The framework automates the generation, collection, and validation of failure scenarios at scale, using Train Ticket (50+ services) as the system foundation.

  • State-Machine Based Workload: Models user workflows as directed graphs to create recursive dependencies and combinational execution paths.
  • Impact-Driven Validation: Uses a pragmatic oracle to filter out "silent faults." Only injections causing measurable degradation in user-facing SLIs (Success Rate, Latency) are included.
  • Hierarchical Labels: Provides ground truth mapping from the service level down to specific code functions.

Fig. 3: The six-stage pipeline for our benchmark dataset construction, from system selection to the final validated and labeled failure cases.

Results

1. Re-evaluation of 11 SOTA Models

The research re-engineers and evaluates 11 recent SOTA RCA methods on the new benchmark.

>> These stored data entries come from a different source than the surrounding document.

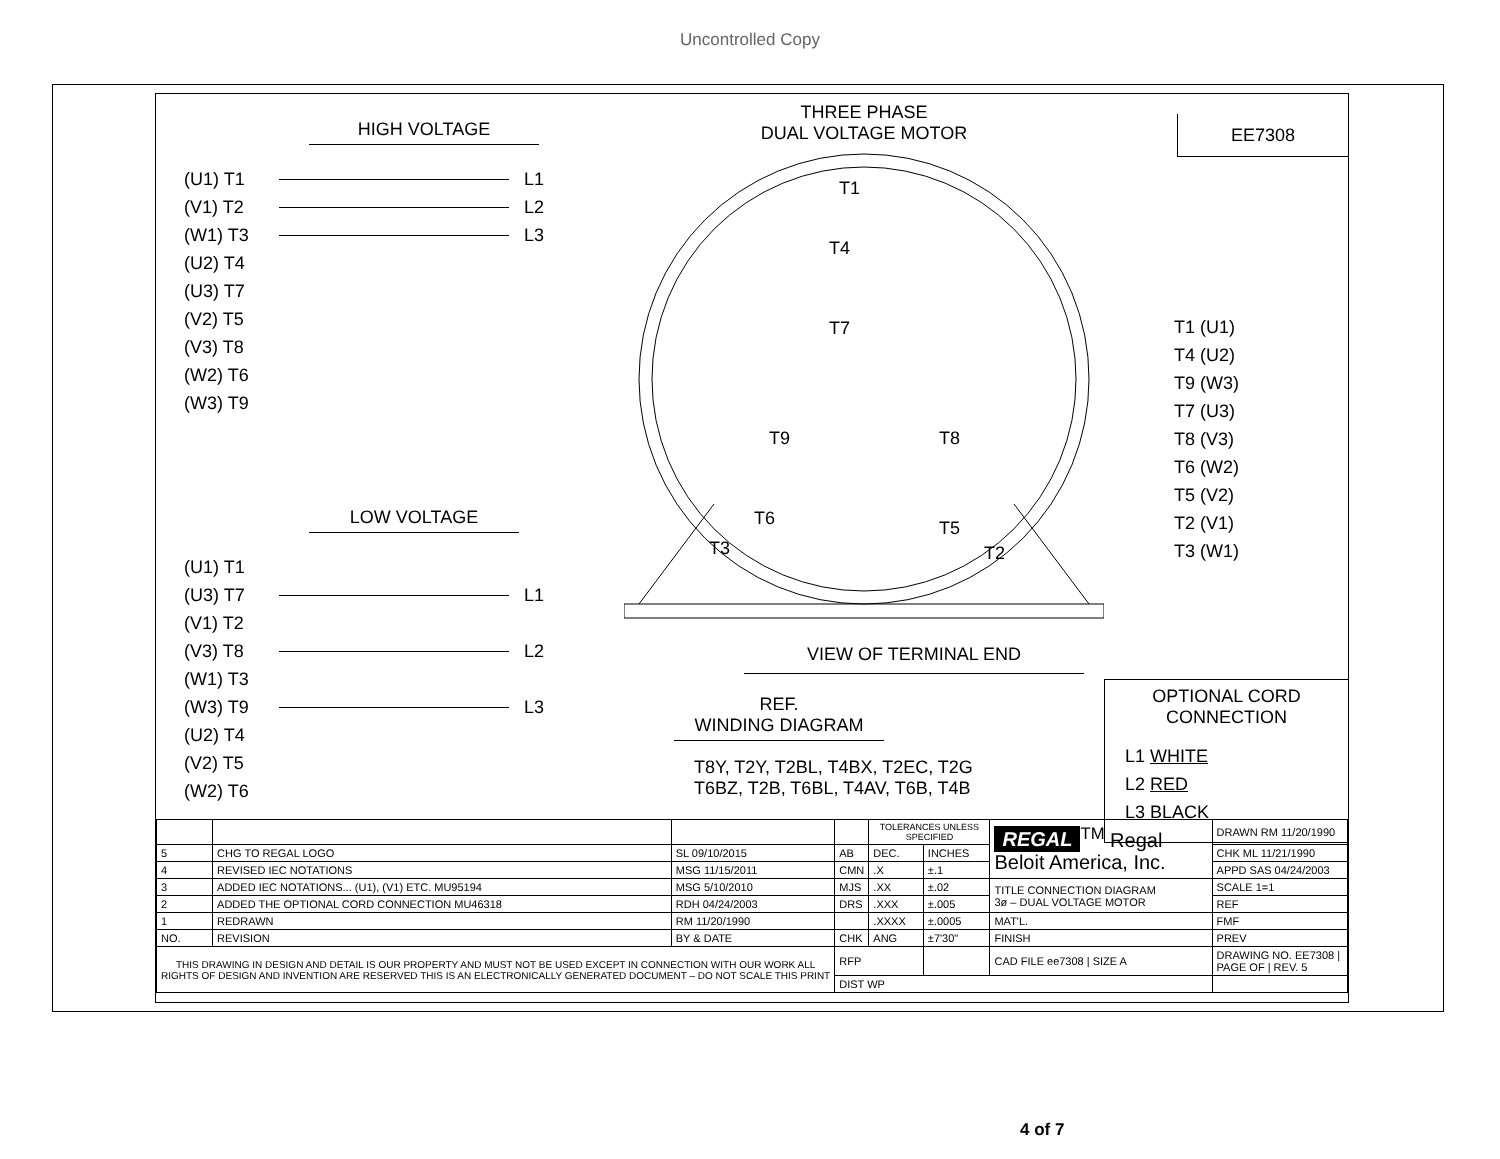Uncontrolled Copy
HIGH VOLTAGE
(U1) T1 L1
(V1) T2 L2
(W1) T3 L3
(U2) T4
(U3) T7
(V2) T5
(V3) T8
(W2) T6
(W3) T9
LOW VOLTAGE
(U1) T1
(U3) T7 L1
(V1) T2
(V3) T8 L2
(W1) T3
(W3) T9 L3
(U2) T4
(V2) T5
(W2) T6
THREE PHASE
DUAL VOLTAGE MOTOR
T1
T4
T7
T9
T8
T6
T3
T5
T2
VIEW OF TERMINAL END
REF.
WINDING DIAGRAM
T8Y, T2Y, T2BL, T4BX, T2EC, T2G
T6BZ, T2B, T6BL, T4AV, T6B, T4B
EE7308
T1 (U1)
T4 (U2)
T9 (W3)
T7 (U3)
T8 (V3)
T6 (W2)
T5 (V2)
T2 (V1)
T3 (W1)
OPTIONAL CORD
CONNECTION
L1 WHITE
L2 RED
L3 BLACK
| | | | | TOLERANCES UNLESS SPECIFIED | | REGAL<sup>TM</sup> Regal Beloit America, Inc. | DRAWN RM 11/20/1990 |
| 5 | CHG TO REGAL LOGO | SL 09/10/2015 | AB | DEC. | INCHES | | CHK ML 11/21/1990 |
| 4 | REVISED IEC NOTATIONS | MSG 11/15/2011 | CMN | .X | ±.1 | | APPD SAS 04/24/2003 |
| 3 | ADDED IEC NOTATIONS... (U1), (V1) ETC. MU95194 | MSG 5/10/2010 | MJS | .XX | ±.02 | TITLE CONNECTION DIAGRAM 3ø – DUAL VOLTAGE MOTOR | SCALE 1=1 |
| 2 | ADDED THE OPTIONAL CORD CONNECTION MU46318 | RDH 04/24/2003 | DRS | .XXX | ±.005 | | REF |
| 1 | REDRAWN | RM 11/20/1990 | | .XXXX | ±.0005 | MAT'L. | FMF |
| NO. | REVISION | BY & DATE | CHK | ANG | ±7'30" | FINISH | PREV |
| THIS DRAWING IN DESIGN AND DETAIL IS OUR PROPERTY AND MUST NOT BE USED EXCEPT IN CONNECTION WITH OUR WORK ALL RIGHTS OF DESIGN AND INVENTION ARE RESERVED THIS IS AN ELECTRONICALLY GENERATED DOCUMENT – DO NOT SCALE THIS PRINT | | | RFP | | | CAD FILE ee7308 / SIZE A | DRAWING NO. EE7308 / PAGE OF / REV. 5 |
| | | | DIST WP | | | | |
4 of 7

  • Overall Performance: When confronted with complex fault propagation, the performance of existing models degrades significantly. The average Top@1 accuracy across all models is only 0.21, compared to 90%+ reported on simpler datasets.
  • Fault-Specific Performance: Models show distinct blind spots, particularly in DNS, TimeSkew, and Network Corrupt scenarios.

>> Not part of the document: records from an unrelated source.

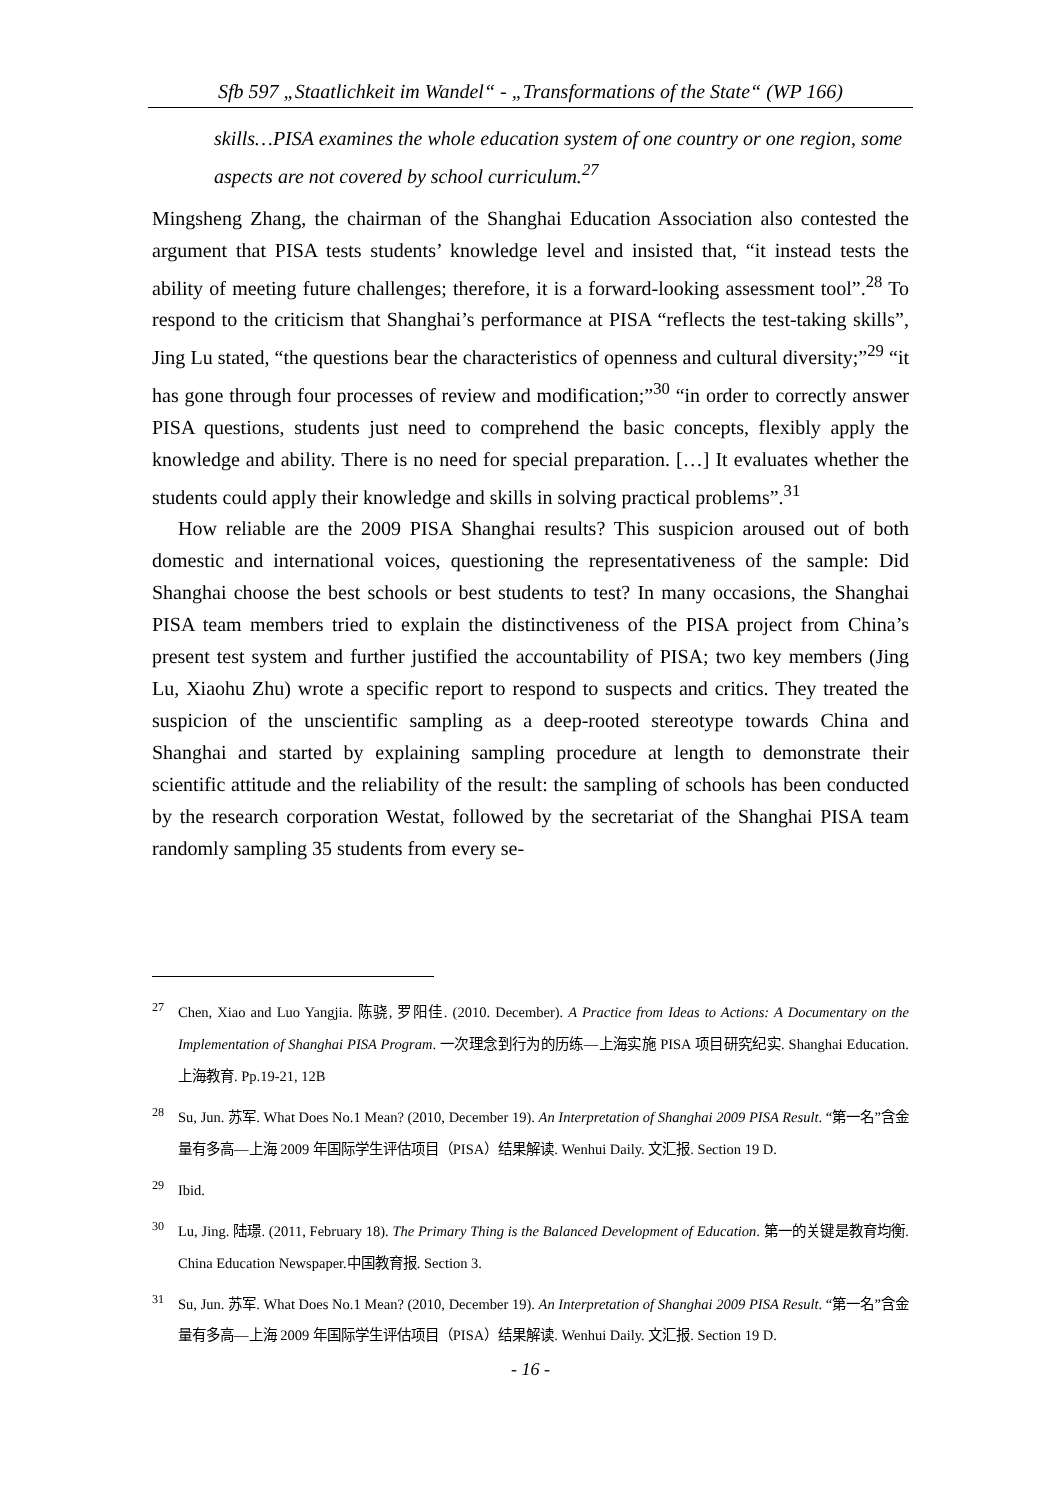Sfb 597 „Staatlichkeit im Wandel“ - „Transformations of the State“ (WP 166)
skills…PISA examines the whole education system of one country or one region, some aspects are not covered by school curriculum.<sup>27</sup>
Mingsheng Zhang, the chairman of the Shanghai Education Association also contested the argument that PISA tests students’ knowledge level and insisted that, “it instead tests the ability of meeting future challenges; therefore, it is a forward-looking assessment tool”.<sup>28</sup> To respond to the criticism that Shanghai’s performance at PISA “reflects the test-taking skills”, Jing Lu stated, “the questions bear the characteristics of openness and cultural diversity;”<sup>29</sup> “it has gone through four processes of review and modification;”<sup>30</sup> “in order to correctly answer PISA questions, students just need to comprehend the basic concepts, flexibly apply the knowledge and ability. There is no need for special preparation. […] It evaluates whether the students could apply their knowledge and skills in solving practical problems”.<sup>31</sup>
How reliable are the 2009 PISA Shanghai results? This suspicion aroused out of both domestic and international voices, questioning the representativeness of the sample: Did Shanghai choose the best schools or best students to test? In many occasions, the Shanghai PISA team members tried to explain the distinctiveness of the PISA project from China’s present test system and further justified the accountability of PISA; two key members (Jing Lu, Xiaohu Zhu) wrote a specific report to respond to suspects and critics. They treated the suspicion of the unscientific sampling as a deep-rooted stereotype towards China and Shanghai and started by explaining sampling procedure at length to demonstrate their scientific attitude and the reliability of the result: the sampling of schools has been conducted by the research corporation Westat, followed by the secretariat of the Shanghai PISA team randomly sampling 35 students from every se-
<sup>27</sup> Chen, Xiao and Luo Yangjia. 陈骁, 罗阳佳. (2010. December). A Practice from Ideas to Actions: A Documentary on the Implementation of Shanghai PISA Program. 一次理念到行为的历练—上海实施 PISA 项目研究纪实. Shanghai Education. 上海教育. Pp.19-21, 12B
<sup>28</sup> Su, Jun. 苏军. What Does No.1 Mean? (2010, December 19). An Interpretation of Shanghai 2009 PISA Result. “第一名”含金量有多高—上海 2009 年国际学生评估项目（PISA）结果解读. Wenhui Daily. 文汇报. Section 19 D.
<sup>29</sup> Ibid.
<sup>30</sup> Lu, Jing. 陆璟. (2011, February 18). The Primary Thing is the Balanced Development of Education. 第一的关键是教育均衡. China Education Newspaper.中国教育报. Section 3.
<sup>31</sup> Su, Jun. 苏军. What Does No.1 Mean? (2010, December 19). An Interpretation of Shanghai 2009 PISA Result. “第一名”含金量有多高—上海 2009 年国际学生评估项目（PISA）结果解读. Wenhui Daily. 文汇报. Section 19 D.
- 16 -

2. Systematic Failure Mode Analysis

The study identifies three critical modeling bottlenecks:

  • Scalability Issues: Execution times for many models escalate from seconds to hours as data volume increases.
  • Observability Blind Spots: Models fail to interpret the cessation of telemetry (e.g., PodKill) or contradictory signals across logs and traces.
  • Modeling Bottlenecks: Rigid assumptions (e.g., frequency-based fault manifestation) are invalidated by complex scenarios.

Insight & Resources

The study concludes that current RCA progress is inflated by simplistic benchmarks, urging a shift toward co-developing challenging benchmarks and robust algorithms. Key insights emphasize the need for fault-aware models that handle incomplete observability and complex causality, as well as metrics beyond accuracy, such as diagnostic coherence.

To facilitate community progress, the research artifacts are publicly released:

  • Benchmark Framework: Automated toolchain for fault injection and data collection.
  • New Dataset: 1,430 validated failure cases covering 25 fault types.
  • Unified Evaluation Suite: Re-engineered and containerized versions of 11 SOTA RCA models.